Materials and Methods: All active-duty Ob/Gyns in Turkey constitute the universe of this descriptive and cross-sectional study. The
stratified sampling method based on geographical area was used to reach the sample group. The final analysis included a total of 393
Ob/Gyns (107.9% of the target sample size).
Results: Of the participants, 15.8% (CI= 12.1%-19.5%) stated that they did not recommend tetanus vaccination to pregnant women.
Of the physicians younger than 30 years, 32.4% were found to not recommend tetanus vaccination while this rate was 11.3% among
physicians aged between 30-39 years. Among the physicians working at private healthcare facilities, the probability of not recommending tetanus vaccination was 2.467 times that among those working at public institutions. This probability was 3.711 times higher
among those at university hospitals compared to those working at public institutions. Of the physicians not recommending tetanus
vaccination, 90.3% did not recommend because pregnant women were to give birth in sterile conditions. Of the physicians recommending tetanus vaccination, 17.5% stated that more than 10% of the pregnant women who applied to them rejected vaccination.

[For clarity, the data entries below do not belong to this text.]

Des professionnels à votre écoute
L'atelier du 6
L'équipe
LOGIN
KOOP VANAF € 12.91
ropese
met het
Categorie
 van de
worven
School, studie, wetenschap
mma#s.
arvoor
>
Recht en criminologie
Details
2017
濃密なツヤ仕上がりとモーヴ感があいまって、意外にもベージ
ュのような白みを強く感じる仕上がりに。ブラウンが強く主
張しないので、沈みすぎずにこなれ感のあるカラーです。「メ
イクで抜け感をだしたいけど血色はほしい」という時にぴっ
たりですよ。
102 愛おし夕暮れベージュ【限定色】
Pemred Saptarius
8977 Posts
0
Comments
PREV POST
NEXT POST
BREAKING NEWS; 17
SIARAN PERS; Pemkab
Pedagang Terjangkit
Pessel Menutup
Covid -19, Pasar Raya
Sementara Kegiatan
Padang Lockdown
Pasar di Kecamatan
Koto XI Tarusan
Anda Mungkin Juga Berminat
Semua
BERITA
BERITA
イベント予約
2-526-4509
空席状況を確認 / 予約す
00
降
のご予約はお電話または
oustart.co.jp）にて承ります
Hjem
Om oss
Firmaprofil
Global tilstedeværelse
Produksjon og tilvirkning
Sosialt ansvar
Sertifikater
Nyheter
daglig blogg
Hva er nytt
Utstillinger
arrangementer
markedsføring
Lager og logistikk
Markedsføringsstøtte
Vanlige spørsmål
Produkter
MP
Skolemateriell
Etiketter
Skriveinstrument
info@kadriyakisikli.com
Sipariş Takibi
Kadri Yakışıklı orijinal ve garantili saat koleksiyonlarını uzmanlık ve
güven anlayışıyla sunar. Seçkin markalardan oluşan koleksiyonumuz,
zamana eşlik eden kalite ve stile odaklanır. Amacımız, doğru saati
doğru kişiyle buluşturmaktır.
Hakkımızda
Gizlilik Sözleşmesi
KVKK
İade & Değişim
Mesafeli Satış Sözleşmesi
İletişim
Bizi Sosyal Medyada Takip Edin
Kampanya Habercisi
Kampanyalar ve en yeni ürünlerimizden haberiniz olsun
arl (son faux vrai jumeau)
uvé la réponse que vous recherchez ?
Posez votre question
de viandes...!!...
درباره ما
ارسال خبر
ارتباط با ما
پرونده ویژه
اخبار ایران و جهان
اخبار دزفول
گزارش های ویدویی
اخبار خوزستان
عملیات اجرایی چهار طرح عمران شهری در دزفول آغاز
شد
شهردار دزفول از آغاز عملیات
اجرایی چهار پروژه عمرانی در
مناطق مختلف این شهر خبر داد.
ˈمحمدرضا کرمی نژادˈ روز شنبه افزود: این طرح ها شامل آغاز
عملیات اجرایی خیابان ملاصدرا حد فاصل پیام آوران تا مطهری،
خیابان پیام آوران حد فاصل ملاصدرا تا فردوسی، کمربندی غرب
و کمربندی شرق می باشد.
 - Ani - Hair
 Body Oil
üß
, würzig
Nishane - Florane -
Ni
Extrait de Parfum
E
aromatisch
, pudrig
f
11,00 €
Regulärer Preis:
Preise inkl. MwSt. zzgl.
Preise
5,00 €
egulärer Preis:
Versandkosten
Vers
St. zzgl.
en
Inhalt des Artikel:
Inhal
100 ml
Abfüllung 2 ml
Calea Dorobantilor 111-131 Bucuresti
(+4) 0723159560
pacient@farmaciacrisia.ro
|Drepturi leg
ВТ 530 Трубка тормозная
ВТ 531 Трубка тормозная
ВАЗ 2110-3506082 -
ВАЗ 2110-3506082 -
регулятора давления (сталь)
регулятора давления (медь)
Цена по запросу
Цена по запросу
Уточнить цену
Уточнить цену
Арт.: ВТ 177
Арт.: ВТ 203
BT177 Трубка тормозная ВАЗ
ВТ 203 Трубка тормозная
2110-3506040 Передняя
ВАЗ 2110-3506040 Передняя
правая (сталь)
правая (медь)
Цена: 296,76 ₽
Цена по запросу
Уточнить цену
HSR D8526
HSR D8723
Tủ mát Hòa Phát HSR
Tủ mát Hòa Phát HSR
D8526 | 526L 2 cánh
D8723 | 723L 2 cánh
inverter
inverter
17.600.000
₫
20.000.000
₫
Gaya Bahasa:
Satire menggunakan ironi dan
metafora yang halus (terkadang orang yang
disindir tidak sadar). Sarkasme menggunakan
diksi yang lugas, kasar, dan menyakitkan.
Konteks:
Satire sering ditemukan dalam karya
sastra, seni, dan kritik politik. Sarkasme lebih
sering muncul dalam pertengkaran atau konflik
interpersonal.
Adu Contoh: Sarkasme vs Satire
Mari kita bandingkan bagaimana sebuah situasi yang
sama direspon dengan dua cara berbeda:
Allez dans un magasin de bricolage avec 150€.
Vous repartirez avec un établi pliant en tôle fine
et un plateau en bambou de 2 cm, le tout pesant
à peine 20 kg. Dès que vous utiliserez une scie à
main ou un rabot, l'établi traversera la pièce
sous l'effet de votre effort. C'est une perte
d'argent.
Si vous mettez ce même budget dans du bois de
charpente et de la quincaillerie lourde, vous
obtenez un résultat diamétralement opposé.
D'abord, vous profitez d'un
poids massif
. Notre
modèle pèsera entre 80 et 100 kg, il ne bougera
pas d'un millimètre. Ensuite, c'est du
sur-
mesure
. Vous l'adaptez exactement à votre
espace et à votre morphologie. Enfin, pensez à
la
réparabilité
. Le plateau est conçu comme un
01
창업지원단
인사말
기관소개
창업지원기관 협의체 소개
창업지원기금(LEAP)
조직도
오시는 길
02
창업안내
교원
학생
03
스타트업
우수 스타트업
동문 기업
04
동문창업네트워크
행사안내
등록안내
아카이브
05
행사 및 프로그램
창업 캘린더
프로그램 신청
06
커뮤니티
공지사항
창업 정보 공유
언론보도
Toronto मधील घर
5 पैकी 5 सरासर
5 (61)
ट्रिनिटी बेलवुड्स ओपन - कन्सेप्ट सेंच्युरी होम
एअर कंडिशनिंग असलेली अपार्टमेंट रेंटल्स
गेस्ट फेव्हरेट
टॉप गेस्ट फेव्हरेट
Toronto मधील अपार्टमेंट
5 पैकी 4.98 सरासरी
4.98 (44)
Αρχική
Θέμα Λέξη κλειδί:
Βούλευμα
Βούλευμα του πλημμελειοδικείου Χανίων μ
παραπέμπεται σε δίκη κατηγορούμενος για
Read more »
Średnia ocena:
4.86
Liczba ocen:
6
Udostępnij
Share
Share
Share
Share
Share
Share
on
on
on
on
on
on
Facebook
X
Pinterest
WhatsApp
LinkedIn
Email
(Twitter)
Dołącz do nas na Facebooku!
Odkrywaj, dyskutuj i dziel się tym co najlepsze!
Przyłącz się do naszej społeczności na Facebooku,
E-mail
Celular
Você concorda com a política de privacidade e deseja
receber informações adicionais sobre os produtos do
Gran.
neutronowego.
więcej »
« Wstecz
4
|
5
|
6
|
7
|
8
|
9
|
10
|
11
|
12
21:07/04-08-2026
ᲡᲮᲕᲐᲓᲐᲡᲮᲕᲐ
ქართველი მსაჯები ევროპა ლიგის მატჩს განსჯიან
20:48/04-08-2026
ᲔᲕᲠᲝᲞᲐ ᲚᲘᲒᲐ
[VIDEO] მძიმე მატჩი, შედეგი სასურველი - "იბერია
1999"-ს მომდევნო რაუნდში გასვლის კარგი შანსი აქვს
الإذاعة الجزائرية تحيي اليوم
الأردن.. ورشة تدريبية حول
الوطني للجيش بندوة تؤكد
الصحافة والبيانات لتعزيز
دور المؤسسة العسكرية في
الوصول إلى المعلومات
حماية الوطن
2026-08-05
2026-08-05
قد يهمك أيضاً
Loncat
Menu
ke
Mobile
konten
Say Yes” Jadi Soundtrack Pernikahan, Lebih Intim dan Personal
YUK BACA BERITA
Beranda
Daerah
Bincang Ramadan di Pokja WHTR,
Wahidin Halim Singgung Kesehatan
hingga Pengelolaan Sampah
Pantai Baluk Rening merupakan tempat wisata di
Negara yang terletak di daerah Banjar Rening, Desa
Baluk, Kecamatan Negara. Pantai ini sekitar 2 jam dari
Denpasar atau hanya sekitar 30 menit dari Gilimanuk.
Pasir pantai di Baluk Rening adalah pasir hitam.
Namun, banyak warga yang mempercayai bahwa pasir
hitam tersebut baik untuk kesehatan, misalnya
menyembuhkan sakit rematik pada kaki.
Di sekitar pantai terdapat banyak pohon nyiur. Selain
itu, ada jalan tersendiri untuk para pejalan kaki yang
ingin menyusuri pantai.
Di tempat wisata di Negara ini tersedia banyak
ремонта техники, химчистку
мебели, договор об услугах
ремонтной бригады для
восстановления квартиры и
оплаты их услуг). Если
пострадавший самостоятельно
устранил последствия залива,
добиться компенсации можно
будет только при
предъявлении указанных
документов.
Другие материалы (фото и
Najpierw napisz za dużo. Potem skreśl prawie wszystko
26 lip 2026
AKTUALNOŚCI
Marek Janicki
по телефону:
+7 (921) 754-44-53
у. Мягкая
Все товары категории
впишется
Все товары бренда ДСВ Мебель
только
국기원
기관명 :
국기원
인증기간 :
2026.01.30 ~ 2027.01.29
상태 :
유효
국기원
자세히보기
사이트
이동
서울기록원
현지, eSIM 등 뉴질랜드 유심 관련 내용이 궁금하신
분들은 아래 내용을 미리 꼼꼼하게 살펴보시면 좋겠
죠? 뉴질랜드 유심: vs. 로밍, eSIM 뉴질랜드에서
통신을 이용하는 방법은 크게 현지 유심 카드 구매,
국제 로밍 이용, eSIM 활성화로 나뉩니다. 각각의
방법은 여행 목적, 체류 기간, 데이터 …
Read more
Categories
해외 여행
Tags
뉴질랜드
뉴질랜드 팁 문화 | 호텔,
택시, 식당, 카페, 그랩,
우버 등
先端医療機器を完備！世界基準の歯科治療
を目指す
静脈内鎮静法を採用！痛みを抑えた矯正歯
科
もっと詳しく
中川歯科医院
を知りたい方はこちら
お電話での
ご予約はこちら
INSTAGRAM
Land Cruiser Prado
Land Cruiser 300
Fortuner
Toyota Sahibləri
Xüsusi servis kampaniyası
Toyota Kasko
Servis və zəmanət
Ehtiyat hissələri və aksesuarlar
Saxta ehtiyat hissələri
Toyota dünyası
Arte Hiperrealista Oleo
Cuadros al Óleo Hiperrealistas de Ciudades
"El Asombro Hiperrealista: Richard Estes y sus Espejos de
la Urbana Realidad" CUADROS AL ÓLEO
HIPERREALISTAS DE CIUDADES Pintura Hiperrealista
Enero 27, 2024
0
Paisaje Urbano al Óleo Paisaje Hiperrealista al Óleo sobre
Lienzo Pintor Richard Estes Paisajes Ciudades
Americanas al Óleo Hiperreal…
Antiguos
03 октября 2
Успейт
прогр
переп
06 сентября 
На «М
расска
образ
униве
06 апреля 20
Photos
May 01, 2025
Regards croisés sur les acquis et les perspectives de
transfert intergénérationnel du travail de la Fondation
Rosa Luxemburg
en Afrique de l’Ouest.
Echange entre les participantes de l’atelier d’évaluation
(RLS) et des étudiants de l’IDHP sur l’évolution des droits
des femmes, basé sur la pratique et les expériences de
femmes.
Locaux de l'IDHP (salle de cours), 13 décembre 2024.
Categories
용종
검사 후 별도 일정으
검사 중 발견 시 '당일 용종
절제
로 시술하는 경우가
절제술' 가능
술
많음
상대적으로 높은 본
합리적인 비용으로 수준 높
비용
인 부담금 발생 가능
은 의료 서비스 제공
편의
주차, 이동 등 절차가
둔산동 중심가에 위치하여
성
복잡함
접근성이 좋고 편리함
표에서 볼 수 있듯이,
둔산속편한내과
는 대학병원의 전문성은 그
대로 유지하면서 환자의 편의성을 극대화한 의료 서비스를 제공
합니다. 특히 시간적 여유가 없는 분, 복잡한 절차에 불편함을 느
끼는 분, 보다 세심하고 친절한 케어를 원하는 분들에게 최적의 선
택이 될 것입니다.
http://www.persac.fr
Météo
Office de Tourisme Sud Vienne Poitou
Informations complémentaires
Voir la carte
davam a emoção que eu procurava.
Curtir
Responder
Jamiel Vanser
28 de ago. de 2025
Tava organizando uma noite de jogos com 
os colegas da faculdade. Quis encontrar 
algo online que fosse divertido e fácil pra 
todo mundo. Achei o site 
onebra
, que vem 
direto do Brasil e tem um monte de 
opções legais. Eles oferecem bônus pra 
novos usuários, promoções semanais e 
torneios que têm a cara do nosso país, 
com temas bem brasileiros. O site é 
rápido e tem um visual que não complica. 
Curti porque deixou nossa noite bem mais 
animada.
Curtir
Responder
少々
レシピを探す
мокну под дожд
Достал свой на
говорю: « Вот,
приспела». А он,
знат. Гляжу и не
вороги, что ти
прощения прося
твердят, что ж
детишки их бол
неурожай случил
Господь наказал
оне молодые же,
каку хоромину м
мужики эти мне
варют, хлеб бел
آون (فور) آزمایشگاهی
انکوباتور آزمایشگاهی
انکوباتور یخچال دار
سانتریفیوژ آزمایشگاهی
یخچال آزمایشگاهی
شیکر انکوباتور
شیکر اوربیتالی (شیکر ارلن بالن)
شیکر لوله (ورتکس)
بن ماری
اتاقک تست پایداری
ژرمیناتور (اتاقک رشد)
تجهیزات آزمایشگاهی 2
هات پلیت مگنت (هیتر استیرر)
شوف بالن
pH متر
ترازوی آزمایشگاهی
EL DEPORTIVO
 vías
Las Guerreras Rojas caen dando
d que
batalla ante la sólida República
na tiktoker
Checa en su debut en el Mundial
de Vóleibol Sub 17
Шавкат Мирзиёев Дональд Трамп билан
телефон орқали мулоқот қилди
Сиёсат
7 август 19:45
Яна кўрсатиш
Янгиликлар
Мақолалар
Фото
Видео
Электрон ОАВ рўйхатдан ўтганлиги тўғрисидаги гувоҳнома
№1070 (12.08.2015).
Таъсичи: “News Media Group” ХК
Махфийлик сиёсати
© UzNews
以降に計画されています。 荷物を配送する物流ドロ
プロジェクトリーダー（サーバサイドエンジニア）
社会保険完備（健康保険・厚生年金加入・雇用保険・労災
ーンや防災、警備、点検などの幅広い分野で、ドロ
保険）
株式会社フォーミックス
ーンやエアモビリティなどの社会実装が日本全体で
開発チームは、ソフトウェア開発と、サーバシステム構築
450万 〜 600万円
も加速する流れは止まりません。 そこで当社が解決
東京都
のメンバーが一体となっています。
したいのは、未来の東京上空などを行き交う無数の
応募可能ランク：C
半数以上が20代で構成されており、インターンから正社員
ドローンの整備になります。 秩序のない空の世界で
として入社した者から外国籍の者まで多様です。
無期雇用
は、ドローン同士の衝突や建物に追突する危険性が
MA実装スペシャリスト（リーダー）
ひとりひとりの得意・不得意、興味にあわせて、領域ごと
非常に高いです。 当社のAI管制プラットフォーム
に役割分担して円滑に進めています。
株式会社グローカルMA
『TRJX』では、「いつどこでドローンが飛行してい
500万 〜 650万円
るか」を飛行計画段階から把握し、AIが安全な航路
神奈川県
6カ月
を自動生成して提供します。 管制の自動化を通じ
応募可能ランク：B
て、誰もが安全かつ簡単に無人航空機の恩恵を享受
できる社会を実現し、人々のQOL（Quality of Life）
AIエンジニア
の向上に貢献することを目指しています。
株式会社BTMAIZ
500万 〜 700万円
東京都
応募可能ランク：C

Most frequently cited reasons for rejecting were the thought of vaccine harming the women or the fetus, vaccine-related news reported
in the media, and feeling that vaccination was not necessary.
Conclusion: One-sixth of the Ob/Gyns do not recommend tetanus vaccination to pregnant women. In particular, physicians under
the age of 30 and those working in private or university hospitals were often found to not recommend vaccination. For sustained
elimination of MNT, physicians should be persuaded that tetanus vaccination should be administered even if pregnant women give
birth under sterile conditions, and this subject should be emphasized in medical and residency training.